En este artículo se aborda una vulnerabilidad de Cross-Site Scripting Almacenada en el plugin Booster for WooCommerce para WordPress, cuya versión <= 7.1.6 es susceptible. Esta vulnerabilidad permite a atacantes autenticados con permisos de contribuidor o superiores inyectar scripts web arbitrarios en páginas del sitio, los cuales se ejecutarán cuando un usuario acceda a la página comprometida.
El plugin Booster for WooCommerce para WordPress presenta una vulnerabilidad de Cross-Site Scripting Almacenada en su shortcode ‘wcj_product_barcode’. Esta vulnerabilidad se debe a una sanitización insuficiente de la entrada y a un escape deficiente de la salida de los atributos proporcionados por los usuarios, como ‘color’. Esto permite que atacantes autenticados con permisos de contribuidor o superiores inyecten scripts web arbitrarios, los cuales se ejecutarán cuando un usuario acceda a una página comprometida.
Para subsanar este problema, se recomienda actualizar el plugin Booster for WooCommerce a la versión más reciente disponible. Además, es importante mantener actualizado el sistema WordPress y aplicar las últimas actualizaciones de seguridad para evitar posibles vulnerabilidades.

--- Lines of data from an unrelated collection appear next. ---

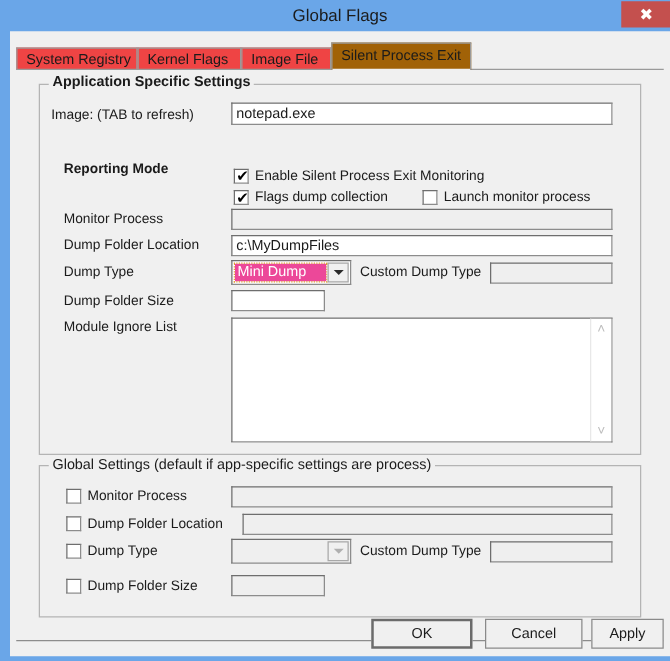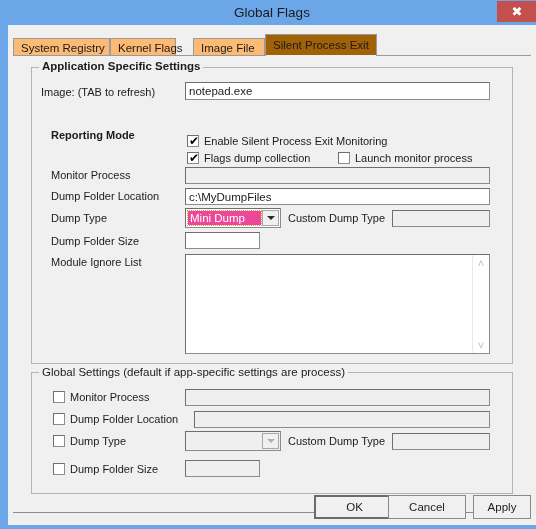--- a/index.html
+++ b/index.html
@@ -45,7 +45,7 @@
   .tab{
     position:absolute;top:4px;height:18px;
     box-sizing:border-box;
-    background:#fdba74;
+    background:#ef4444;
     border-left:1px solid #9a9a9a;
     border-right:1px solid #9a9a9a;
     border-top:1px solid #9a9a9a;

Asimismo, se aconseja limitar los permisos asignados a los usuarios autenticados y únicamente otorgar los necesarios para sus funciones específicas. Esto ayudará a reducir la superficie de ataque y mitigar los riesgos asociados a esta vulnerabilidad.
La vulnerabilidad de Cross-Site Scripting Almacenada en el plugin Booster for WooCommerce <= 7.1.6 puede permitir a atacantes autenticados inyectar scripts web en páginas comprometidas. Actualizar el plugin a la última versión disponible, mantener el sistema WordPress actualizado y asignar permisos adecuados a los usuarios autenticados son medidas recomendadas para subsanar este problema y fortalecer la seguridad del sitio.